In some cases, official data won’t be necessary if you’re familiar with your community. For instance, we know that Oklahoma City has a large Spanish-speaking population. Using this knowledge, we translated portions of our website into Spanish, and also emphasize our staff’s bilingual capabilities. It has opened up a whole new market to us.
Accident, injury, and crime data can also reveal much about your community’s legal needs. In the personal injury field, many of our clients are victims of motor vehicle accidents, so we monitor drunk driving accident statistics, as well as crash reports in the local news media. Our firm also handles dog bite cases, so we look to organizations like the Centers for Disease Control (CDC) to understand the prevalence and nature of those injuries. Crime statistics, like homicide rates, are important to criminal attorneys, but are also of interest to personal injury specialists who handle wrongful death suits.
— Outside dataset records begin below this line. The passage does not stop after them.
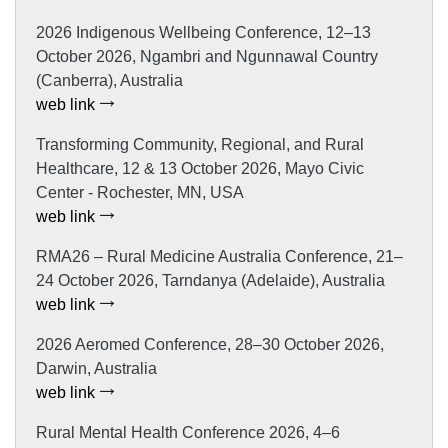
2026 Indigenous Wellbeing Conference, 12–13
October 2026, Ngambri and Ngunnawal Country
(Canberra), Australia
web link
Transforming Community, Regional, and Rural
Healthcare, 12 & 13 October 2026, Mayo Civic
Center - Rochester, MN, USA
web link
RMA26 – Rural Medicine Australia Conference, 21–
24 October 2026, Tarndanya (Adelaide), Australia
web link
2026 Aeromed Conference, 28–30 October 2026,
Darwin, Australia
web link
Rural Mental Health Conference 2026, 4–6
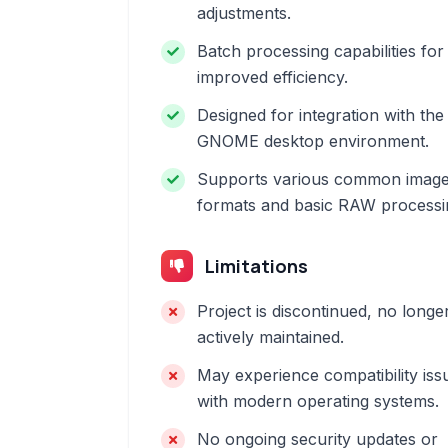
adjustments.
Batch processing capabilities for
improved efficiency.
Designed for integration with the
GNOME desktop environment.
Supports various common imag
formats and basic RAW processi
Limitations
Project is discontinued, no longe
actively maintained.
May experience compatibility iss
with modern operating systems.
No ongoing security updates or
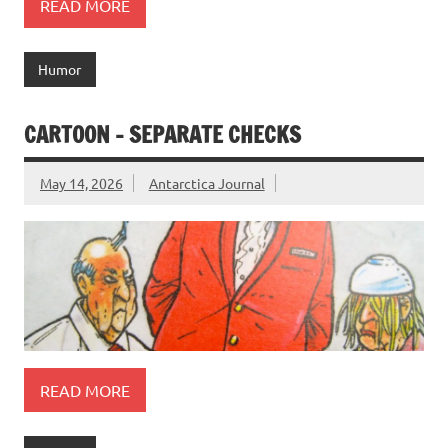
READ MORE
Humor
CARTOON – SEPARATE CHECKS
May 14, 2026
Antarctica Journal
READ MORE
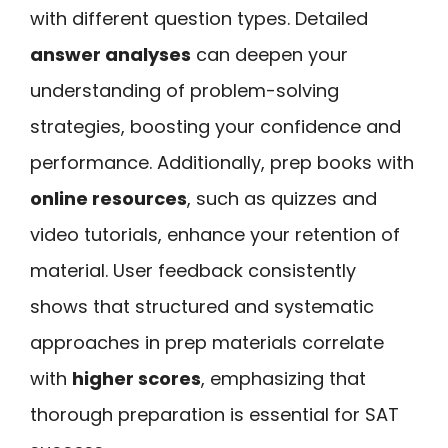
with different question types. Detailed
answer analyses
can deepen your
understanding of problem-solving
strategies, boosting your confidence and
performance. Additionally, prep books with
online resources
, such as quizzes and
video tutorials, enhance your retention of
material. User feedback consistently
shows that structured and systematic
approaches in prep materials correlate
with
higher scores
, emphasizing that
thorough preparation is essential for SAT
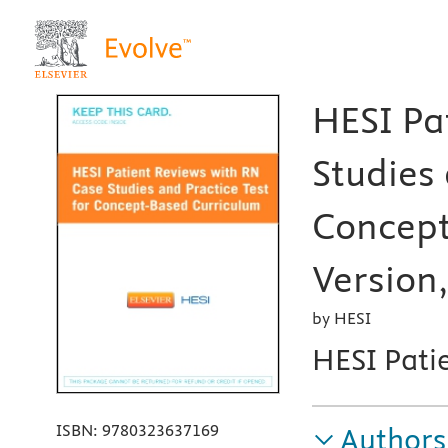
HESI Pa
Studies 
Concept
Version,
by HESI
HESI Pati
ISBN:
9780323637169
Authors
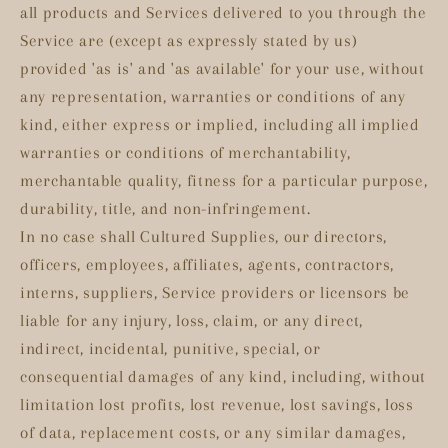
all products and Services delivered to you through the
Service are (except as expressly stated by us)
provided 'as is' and 'as available' for your use, without
any representation, warranties or conditions of any
kind, either express or implied, including all implied
warranties or conditions of merchantability,
merchantable quality, fitness for a particular purpose,
durability, title, and non-infringement.
In no case shall Cultured Supplies, our directors,
officers, employees, affiliates, agents, contractors,
interns, suppliers, Service providers or licensors be
liable for any injury, loss, claim, or any direct,
indirect, incidental, punitive, special, or
consequential damages of any kind, including, without
limitation lost profits, lost revenue, lost savings, loss
of data, replacement costs, or any similar damages,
Another way to look at your community is the through the lens of its large employers and industry sectors. In the field of personal injury, we monitor the local hospitals, medical, and health care facilities that might be involved in medical malpractice, failure to diagnose, or any type of wrongful death suit. The presence of large medical or mental health facilities might also signal a higher number of clients in need of legal services related to pharmaceutical use, like babies who were harmed when their mothers took the antidepressant Paxil during pregnancy. A firm that specializes in on-the-job injuries would want to be aware of which local industries produce the most worker compensation claims. You can get a “bird’s eye” view of your community’s industrial sectors by looking at its industry classification codes, while the Chamber of Commerce or local business directories allow a closer look at individual businesses.
Local government and social services organizations can provide information about your community’s legal needs as well. As first responders, police and fire personnel may uncover dangerous conditions that require the attention of social services or local code enforcement. It is helpful to know, for example, whether a landlord’s negligence was responsible for an apartment fire, or if there are signs of abuse in a nursing home. Likewise, child and family protective services may provide information about the numbers and types of cases they address locally.
Volunteering is another great way to gather information about your community while also giving back. My firm is committed to addressing hunger among our community members. Last Thanksgiving, we worked with a local hunger agency and several other law firms to provide boxes of food that fed nearly 3,000 people. The community response was overwhelming, and it gave us a chance to talk to people and hear their concerns. Our staff was thrilled to be of assistance, and the firm received positive media attention as a result.
The important point to take away is that there are many ways of viewing your local community and assessing its legal needs. Once you have that information, you can decide how to best tailor your legal services, and focus your marketing efforts.